Notwithstanding the failures, the current week has seen many digital asset coups. A bankruptcy judge recently accepted the acquisition transaction between Binance.US and Voyager Digital, despite regulatory resistance, in addition to Grayscale's victorious day in court.

Additionally, the largest creditor of the long-defunct Mt. Gox indicated that it will not be selling the Bitcoin it is expected to receive, easing some fears about the cryptocurrency's future valuation.

The FED wants more control over stablecoins, and Gensler backs up the SEC's approach.

The Federal Reserve's Michael Barr delivered a speech at the Peterson Institute for International Economics on Thursday. Barr stated that the FED's mandate regarding digital assets is obvious to him and that there is a huge need for robust guardrails that allow for just enough discretion to enable innovation.

Despite praising the potential provided by the blockchain, Barr remained cautious about the value of cryptocurrencies themselves. Furthermore, he restated Chair Powell's position that stablecoins are squarely within the FED's purview.

Later in the day, SEC Chairman Gary Gensler gave his thoughts on digital assets and the Commission's recent initiatives in the area. In his letter, Gensler asserted once more that the law regarding cryptocurrency is quite clear. Additionally, he noted that he considers the notion that there is little certainty for corporations from the sector "unpersuasive".

Gensler also stated that it appears that bitcoin firms are aiming to obtain SEC permission without making the necessary efforts to become compliant. He also stated that, despite claims made by several corporations, the number of digital asset enterprises ready to speak with his organization is limited.

He also emphasized that the Commission had previously brought over 100 lawsuits against corporations in the industry, and later that day, Lee Reiners, one of the witnesses at the day's hearing before Congress, stated that the SEC had won all of them.

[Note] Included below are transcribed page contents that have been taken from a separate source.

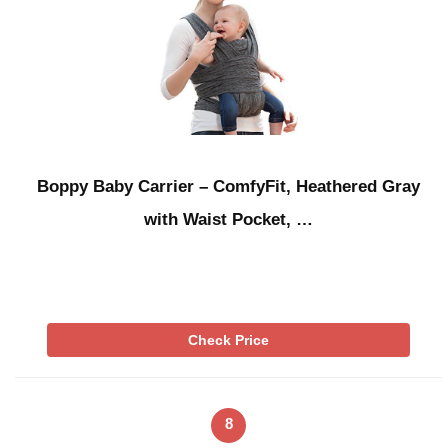
Boppy Baby Carrier – ComfyFit, Heathered Gray
with Waist Pocket, …
Check Price
8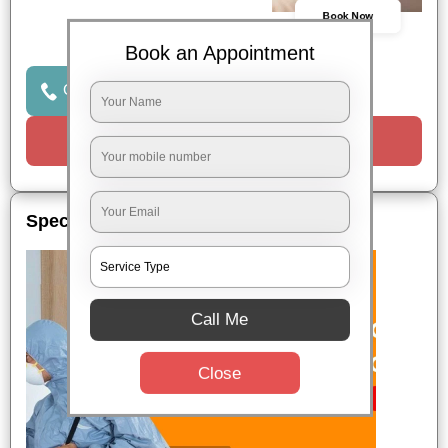
Book Now
Book an Appointment
Click to Call Us
Request a Call
Special Offers
Call Me
Close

The Digital Assets Subcommittee's Hawks and Doves

Thursday, March 9th, may also go down as a watershed moment for digital assets in the United States, as it included the inaugural hearing of the Subcommittee on Digital Assets, Financial Technologies, and Inclusion.

While the day failed to provide a clear path forward, it highlighted that the Subcommittee is comprised equally of digital asset supporters and bitcoin detractors.

The hearing's issues ranged from whether digital assets should be classed as securities or commodities to the potential terrorist danger presented if the cryptocurrency sector is forced to continue its development outside of the United States.

The viewpoints taken by the members and witnesses differed as well. Others, such as Representative Emmer, a vocal supporter of digital assets, have said that the current crackdown is part of the Biden Administration's strategy to curtail financial freedom and push America down a more authoritarian road.

Others, like Congressman Sherman, were strongly dismissive of the whole premise of cryptocurrencies claiming that their name already portrays them as "hidden" money which could only be tempting to "bad actors". Congresswoman Lynch also dismissed the notion that FTX, with all of its deceit, was just "a bad apple," and declared the entire sector to be rotten.

The fact that the United States is lagging far behind other industrialized nations in terms of cryptocurrency legislation was a key source of worry for the digital asset advocated, both among members and witnesses. The fear, as expressed by Coinbase CEO Brian Armstrong in a recent opinion article, is that the United States will lose its critical role in the global economy as a result of its inability to properly and swiftly manage digital assets.

Congresswoman Houchin, one of the Subcommittee's supporters, went so far as to argue that the race to properly foster the growth of digital assets is the space race of our time.